The open source moment has gone through some profound changes over the past two decades to become the cornerstone of full stack computing it is today.
After entering tech in the late 1990s as a programmer for early web-based platforms, Chip Childers, chief technology officer of the Cloud Foundry Foundation, has seen how the movement has evolved on a code level. He discussed this and other themes about his lifework during a podcast Alex Williams, founder and editor-in-chief of The New Stack, hosted during Cloud Foundry Summit Europe 2018 in Basel, Switzerland.
Childers said: “I think we’ve learned a lot as an industry about its open-source infrastructure services,” and noted how “there are definitely places where they are valuable.”
However, much work remains to be done. “We’ve also learned that instead of trying to automate all of these devices,” Childers said. “We need to simplify. I’m reflecting what the industry is doing.”
Childers said Apache Mesos is a good example. “Mesos is trying to be simple. It’s hard to initially figure out how to use, it but once you do its basic tenants are ‘describe what you want’ and the controller is going to sit there until it gets there — or keep attempting until it gets there.”
Childers programming days began when his grandmother gave him an early 1980s model Texas Instruments 99/4A person computer when he was a child. Playing games on it was a study in both code and hardware hacking, involving reusing audio and scotch tape. The process provided the foundations for multi-task skills required in today’s DevOps world in which developers must have a wide variety of skills he said.
Referring to his early hacking days, Childers said “you’re building something,” he said. “You’re kind of scratching the itch of like, “I like to build things.” And I happened to also like to repair houses and I like to do things with my hands but you could use your mind to create something.

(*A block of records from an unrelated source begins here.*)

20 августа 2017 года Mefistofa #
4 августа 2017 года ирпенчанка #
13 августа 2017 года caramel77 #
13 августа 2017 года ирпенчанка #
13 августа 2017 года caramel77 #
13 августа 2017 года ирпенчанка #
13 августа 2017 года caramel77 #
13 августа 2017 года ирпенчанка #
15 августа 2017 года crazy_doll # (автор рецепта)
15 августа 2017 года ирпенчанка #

And I think it just sort of activated that in me.”
Childers ended up studying film and television production in Pennsylvania at Kutztown University. “I was also focused on communications and kind of storytelling but also the engineering behind all this stuff,” Childers said. “So that was an interesting educational experience, but then that was in the initial internet boom and I realize, ‘wait a minute — I kind of like this computer thing and seems hot, so I should get on that.”
Childers began his career as a programmer followed an architect and development team lead programmer for Qwest Solutions beginning in 1998 for four years. “This is back when all they had was fiber and they didn’t know what to do with it,” Childers said.
After his four-year stint at Quest, Childers worked at SunGard Availability Services four eight years, mainly as engineer and solutions architect at SunGard Availability Services. He has more recently held key roles as a member of the Apache Software Foundation and with CumuLogic and has served as a board member with DMTF (Distributed Management Task Force). Deep well-rounded experience is key skill to have today, Childers said.
“After being a web developer, I kind of moved deep into infrastructure automation and then I’ve been working my way back up to communication platforms,” Childers said. “So maybe we’re going to connect some dots here — sort of like bridges.”
In this Edition:
7:48: What was application development like back then? What was the technology stack that you were building?
11:47: Is that part of your philosophy with leading the technical direction of the Cloud Foundry Foundation?
13:49: What are some of the patterns you’re seeing that can help the community build bridges within the technology itself?
19:16: The Diego runtime, Kubernetes, and the Eirini project.
22:32: Istio integration in the Cloud Foundry runtime.
25:33: Service mesh as a conceptual solution to problems.